Chipmaker Qualcomm (s qcom) is poised to continue reaping the benefits of increased Google Android (s goog) smartphone adoption, while also being well positioned for additional opportunities to power future Apple iPhones (s aapl), including a CDMA version for Verizon Wireless (s vz) in the U.S. Qualcomm’s relatively rosy outlook is the focus of two separate analyst reports: Mark Sue from RBC Capital Markets and Ashok Kumar of Rodman & Renshaw each penned their own research notes on Qualcomm today.
This year, Qualcomm has practically owned the blossoming Android device market; while Samsung and Texas Instruments (s txn) power a few handsets such as the Samsung Galaxy S and Motorola Droid X (s mot), nearly all of HTC’s Android phones use Qualcomm’s MSM line of chips for processing and connectivity. HTC currently builds the widest range Android handsets compared to any other manufacturer, and if the company hits sales targets, it will follow behind Nokia (s nok) and Samsung as the no. 3 original equipment maker in the world of phones in terms of yearly sales.
Such reliance on Qualcomm’s MSM chipsets for Android phones is helping to drive Qualcomm sales forward; Sue estimates that in the September-starting quarter alone, the company will have shipped 112 million MSM chipsets. Kumar concurs, with an estimate range of 110m to 115m, and believes that manufacturing a CDMA iPhone in December could begin to add 10 million more chip sales each quarter for Qualcomm by mid-2011. And if by chance, someone else’s chips power a CDMA iPhone, as the holder of key CMDA patents, Qualcomm would still earn royalties on every CDMA iPhone sold.

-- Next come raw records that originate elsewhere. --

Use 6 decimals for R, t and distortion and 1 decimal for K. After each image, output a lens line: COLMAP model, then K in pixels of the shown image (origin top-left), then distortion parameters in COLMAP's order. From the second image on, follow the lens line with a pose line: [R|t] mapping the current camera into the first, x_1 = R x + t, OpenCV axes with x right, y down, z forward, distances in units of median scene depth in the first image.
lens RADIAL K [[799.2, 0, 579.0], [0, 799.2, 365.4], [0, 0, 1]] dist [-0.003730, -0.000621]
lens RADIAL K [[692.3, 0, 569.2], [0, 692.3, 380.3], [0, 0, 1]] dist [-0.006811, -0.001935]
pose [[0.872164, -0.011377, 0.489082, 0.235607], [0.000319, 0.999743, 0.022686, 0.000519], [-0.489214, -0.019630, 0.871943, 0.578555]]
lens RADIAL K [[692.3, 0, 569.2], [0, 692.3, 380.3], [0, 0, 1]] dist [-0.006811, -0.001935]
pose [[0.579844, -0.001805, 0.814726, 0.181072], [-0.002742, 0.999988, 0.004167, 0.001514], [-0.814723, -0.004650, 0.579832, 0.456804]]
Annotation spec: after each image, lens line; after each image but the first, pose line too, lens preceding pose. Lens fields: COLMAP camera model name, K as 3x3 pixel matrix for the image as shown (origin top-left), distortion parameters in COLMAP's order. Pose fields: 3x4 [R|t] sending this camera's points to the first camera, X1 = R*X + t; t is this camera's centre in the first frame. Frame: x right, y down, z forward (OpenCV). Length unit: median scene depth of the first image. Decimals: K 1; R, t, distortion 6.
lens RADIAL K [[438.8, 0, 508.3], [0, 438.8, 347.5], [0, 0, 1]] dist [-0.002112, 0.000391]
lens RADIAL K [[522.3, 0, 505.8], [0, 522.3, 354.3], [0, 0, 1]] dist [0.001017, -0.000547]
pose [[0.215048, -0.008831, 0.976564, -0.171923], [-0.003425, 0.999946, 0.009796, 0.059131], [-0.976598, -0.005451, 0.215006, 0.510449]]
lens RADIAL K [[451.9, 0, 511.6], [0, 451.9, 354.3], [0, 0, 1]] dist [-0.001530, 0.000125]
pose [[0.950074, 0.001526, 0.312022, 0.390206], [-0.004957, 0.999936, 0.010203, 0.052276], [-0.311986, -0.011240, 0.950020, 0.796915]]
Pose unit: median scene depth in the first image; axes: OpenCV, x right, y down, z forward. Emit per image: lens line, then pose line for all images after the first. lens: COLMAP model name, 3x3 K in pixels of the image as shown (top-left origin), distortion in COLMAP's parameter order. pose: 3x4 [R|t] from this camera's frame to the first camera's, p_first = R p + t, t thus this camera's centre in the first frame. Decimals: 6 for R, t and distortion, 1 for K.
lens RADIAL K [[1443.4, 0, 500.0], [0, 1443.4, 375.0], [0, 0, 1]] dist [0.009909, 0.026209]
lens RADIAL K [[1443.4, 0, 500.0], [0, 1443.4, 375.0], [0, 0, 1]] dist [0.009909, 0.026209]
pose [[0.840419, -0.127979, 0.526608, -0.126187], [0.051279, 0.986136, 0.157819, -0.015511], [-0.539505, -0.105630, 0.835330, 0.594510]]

Past successes don’t always equate to continued success in the future, however. Kumar suggests that a while a CDMA Verizon iPhone is likely to use Qualcomm chips, the playing field for an iPhone for LTE networks of the near future is wide open. Baseband and system chipsets from ST-Ericsson and Intel (s intc) will challenge Qualcomm in a next-generation iPhone, says Kumar. Winning the chip contact for one phone from one manufacturer may not sound like much, but Qualcomm and its competitors would likely be thrilled to power an LTE iPhone in the coming years. After all, Apple now sells more handsets globally than Research in Motion and Sony-Ericsson (s sne) (s eric).